BRANO DA LEGGERE:
Quando si parla di taglio bordolese si intende il tipico assemblaggio che ha fatto la fortuna dei grandi rossi della regione: merlot, cabernet sauvignon e cabernet franc, cui contribuiscono in maniera decisamente minore carmenère e petit verdot. La scalata dei prezzi che ha investito i vini bordolesi, anche grazie alla critica enologica degli anni’70/80, come vedremo in seguito, ha fatto sì che il modello bordolese sia stato imitato ed esportato a livello mondiale, sia in termini di vitigni impiegati (non a caso si parla di vitigni internazionali), sia in termini di affinamento per quanto riguarda l’invecchiamento dei vini in barrique, contenitori di rovere di piccole dimensioni che se a Bordeaux hanno quasi sempre rappresentato la normalità, sono spesso stati importati in territori dove i legni piccoli non appartenevano alla tradizione (si pensi ad esempio a Barolo in Italia).
Il territorio bordolese può essere suddiviso in tre macro aree suddivise proprio dal percorso dei fiumi che tagliano in tre la regione. Dal lato sinistro della Gironda e della Garonna troviamo, come aree più celebri, il Médoc, le Graves e il Sauternais, ossia le zone interessate dalla classificazione del 1855, tra la Gironda e la Dordogna si estende la zona meno celebre che prende il nome dall’omonima AOC Entre-deux-Mers, dal lato destro della Gironda e della Dordogna troviamo zone altrettanto blasonate che in alcuni casi sono ricorse a classificazioni successive e in tempi meno remoti come Saint Émilion, o che invece non prevedono alcun sistema di classificazione come Pomerol.
Il Médoc è un’area di assoluta eccellenza per i vini rossi, situata sulla sponda sinistra della Gironda sopra a Bordeaux, ed è la patria del cabernet sauvignon accompagnato dal merlot e in misura minore dal cabernet franc. Caratterizzato da un clima relativamente caldo umido e di buona luminosità, i vigneti si sviluppano su terreni poveri caratterizzati da ottima permeabilità e presenza di ciottoli. In quest’area si trovano alcune della AOC comunali più note e qualitative dell’intero panorama vitivinicolo bordolese come Saint Estèphe, Saint Julien, Margaux e Pauillac, la più titolata, dove si concentrano ben 18 Château dei 60 classificati nel 1855, tra cui tre Premiers Crus.

ELENCO FORNITO:
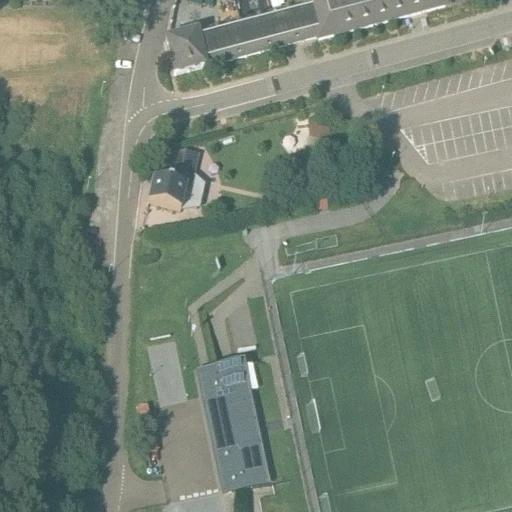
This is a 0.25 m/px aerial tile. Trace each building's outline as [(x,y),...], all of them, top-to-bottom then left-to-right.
--
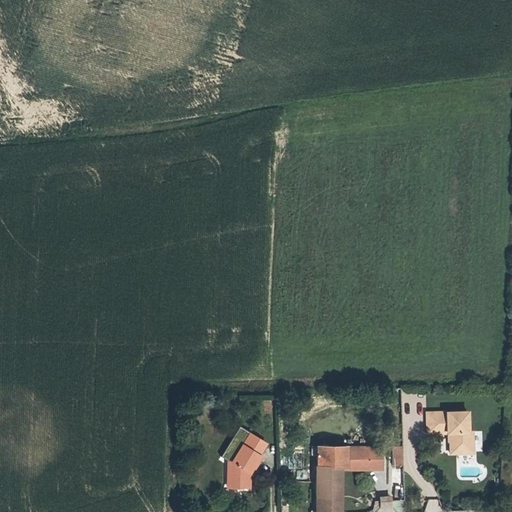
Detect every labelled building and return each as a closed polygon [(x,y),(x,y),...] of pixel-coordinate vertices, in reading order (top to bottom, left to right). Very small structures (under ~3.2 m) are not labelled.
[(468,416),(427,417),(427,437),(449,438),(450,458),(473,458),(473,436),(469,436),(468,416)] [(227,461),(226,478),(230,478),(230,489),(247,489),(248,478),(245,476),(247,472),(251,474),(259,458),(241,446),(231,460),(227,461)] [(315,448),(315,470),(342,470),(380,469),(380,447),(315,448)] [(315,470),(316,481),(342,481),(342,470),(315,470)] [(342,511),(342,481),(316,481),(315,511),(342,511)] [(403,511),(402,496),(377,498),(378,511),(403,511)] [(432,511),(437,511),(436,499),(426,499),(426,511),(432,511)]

RICHIESTA SCRITTA: Come prosegue il brano sui vini e sul territorio di Bordeaux riportato sopra? Scrivine il seguito a partire dalla sua ultima frase.

RISPOSTA AL COMPITO:
Le Graves, situata a sud del Médoc, a partire dalla città di Bordeaux, e sviluppata lunghe le sponde della Garonna, deve il suo nome alla tipica conformazione del suolo formata dalle tipiche “grave”, una combinazione di depositi alluvionali, ciottoli e sassi. In quest’area si producono sia vini rossi, tra cui spicca l’unico Premier Cru non appartenente al Médoc, lo Château Haut-Brion, sia vini bianchi. Ad assumere grande rilevanza però sono soprattutto i vini passiti dolci, nelle due AOC interne di Sauternes e Barsac, quelle interessate nella classificazione del 1855. Le particolarità del microclima di queste aree permette lo sviluppo della Botrytis cinerea capace di far evaporare l’acqua concentrando zuccheri e materia e apportando anche profumi tipici e caratteristici dei vini ottenuti da muffa nobile. Le uve impiegate sono per la maggior parte sémillon, seguite da sauvignon blanc e piccolissime percentuali di muscadelle. Il risultato sono i famosissimi Sauternes (nome di cui si possono fregiare anche gli Château nell’AOC Barsac), vini che combinano estrema dolcezza e beva, capaci di evolvere per decine e decine di anni.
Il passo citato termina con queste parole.